Surprisingly, Brigid Cherry tells us that “By far the most popular type of horror film was the vampire film: 92 per cent of the respondents liked all or most vampire films. This was followed in popularity by occult/supernatural films (liked by 86 per cent)” I bet female viewers of this movie won’t choose cult films as their favorite anymore. 😉 But I think it was there for a reason; there was art most of all in the movie. It was not a non-sense type of abuse that we see in movies. It sort of is a tortue for a cause. There is certainly nothing more scary than a cult who believes that there is after-life, that there is a transcendence for those who are able to survive such feats of excruciating pain. There was a search for martrys. As the movie stated: “The world has come to a point where there are only victims left. Martyrs are rare.” One thing I noticed in the movie is that it is more scary for the female viewers because we have the tendency to identify with the character. Who would find an abuse center so exciting? Certainly not me! It was even scarier when they stated that young women are more vulnerable to transformation. Does this mean that young women are generally weaker? Or is the ability to stand such feats of pain and abuse are what makes them stronger and exceptional? Female victims are indeed always present in horror films. Linda Williams tells us in her article: “The terrified female victim is a cliché of horror cinema: both the display of sexual arousal and the display of fear are coded as quintessentially feminine. As Carol J. Clover puts it in Men, Women and Chain Saws, “abject fear” is “gendered feminine”. The image of a highly sexualised and terrified woman is thus the most conventionally gendered of the film.”

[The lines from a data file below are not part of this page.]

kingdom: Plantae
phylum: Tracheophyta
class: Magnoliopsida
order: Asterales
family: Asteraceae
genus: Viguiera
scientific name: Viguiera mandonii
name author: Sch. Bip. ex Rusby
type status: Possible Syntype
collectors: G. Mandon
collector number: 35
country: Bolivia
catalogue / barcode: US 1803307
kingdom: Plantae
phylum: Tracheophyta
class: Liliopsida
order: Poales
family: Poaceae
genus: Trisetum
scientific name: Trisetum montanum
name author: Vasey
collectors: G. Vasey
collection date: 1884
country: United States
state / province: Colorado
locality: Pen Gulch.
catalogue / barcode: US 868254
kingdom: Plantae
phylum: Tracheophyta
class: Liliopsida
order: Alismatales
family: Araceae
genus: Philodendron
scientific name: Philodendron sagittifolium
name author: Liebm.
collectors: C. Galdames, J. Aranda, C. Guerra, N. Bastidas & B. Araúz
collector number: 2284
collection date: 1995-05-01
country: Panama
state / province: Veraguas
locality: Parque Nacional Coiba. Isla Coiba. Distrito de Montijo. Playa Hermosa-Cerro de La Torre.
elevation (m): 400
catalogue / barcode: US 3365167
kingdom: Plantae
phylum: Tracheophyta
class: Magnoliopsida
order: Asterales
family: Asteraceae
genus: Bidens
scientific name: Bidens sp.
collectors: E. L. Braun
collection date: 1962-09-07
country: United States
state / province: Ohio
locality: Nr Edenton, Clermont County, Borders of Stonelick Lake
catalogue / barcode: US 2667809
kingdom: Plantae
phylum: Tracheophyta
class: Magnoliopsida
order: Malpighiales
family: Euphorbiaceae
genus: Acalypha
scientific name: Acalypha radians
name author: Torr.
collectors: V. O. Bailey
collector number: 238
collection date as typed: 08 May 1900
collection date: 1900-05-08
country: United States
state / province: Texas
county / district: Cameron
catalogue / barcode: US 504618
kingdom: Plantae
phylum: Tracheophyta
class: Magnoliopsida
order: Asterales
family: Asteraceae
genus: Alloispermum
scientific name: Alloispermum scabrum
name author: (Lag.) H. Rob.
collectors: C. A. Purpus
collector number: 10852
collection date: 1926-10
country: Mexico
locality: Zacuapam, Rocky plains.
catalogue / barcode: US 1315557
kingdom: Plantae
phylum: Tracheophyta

At the end of the movie, I think what Anna has told this “Mademoiselle” has been so impressive so much so that she wanted to see it already. This was encapsulated in the bright white light after Anna rose into transcendence. It was a paradox of bright light set into nothingness.
Martyrs is definitely the best movie to cap off such a wonderful semester. It is the pinnacle of a good horror movie and it scared me from the beginning until the end. NI have never seen a movie as gore and artistic at the same time as this one. HANDS DOWN TO YOU, SIR PASCAL LAUGIER.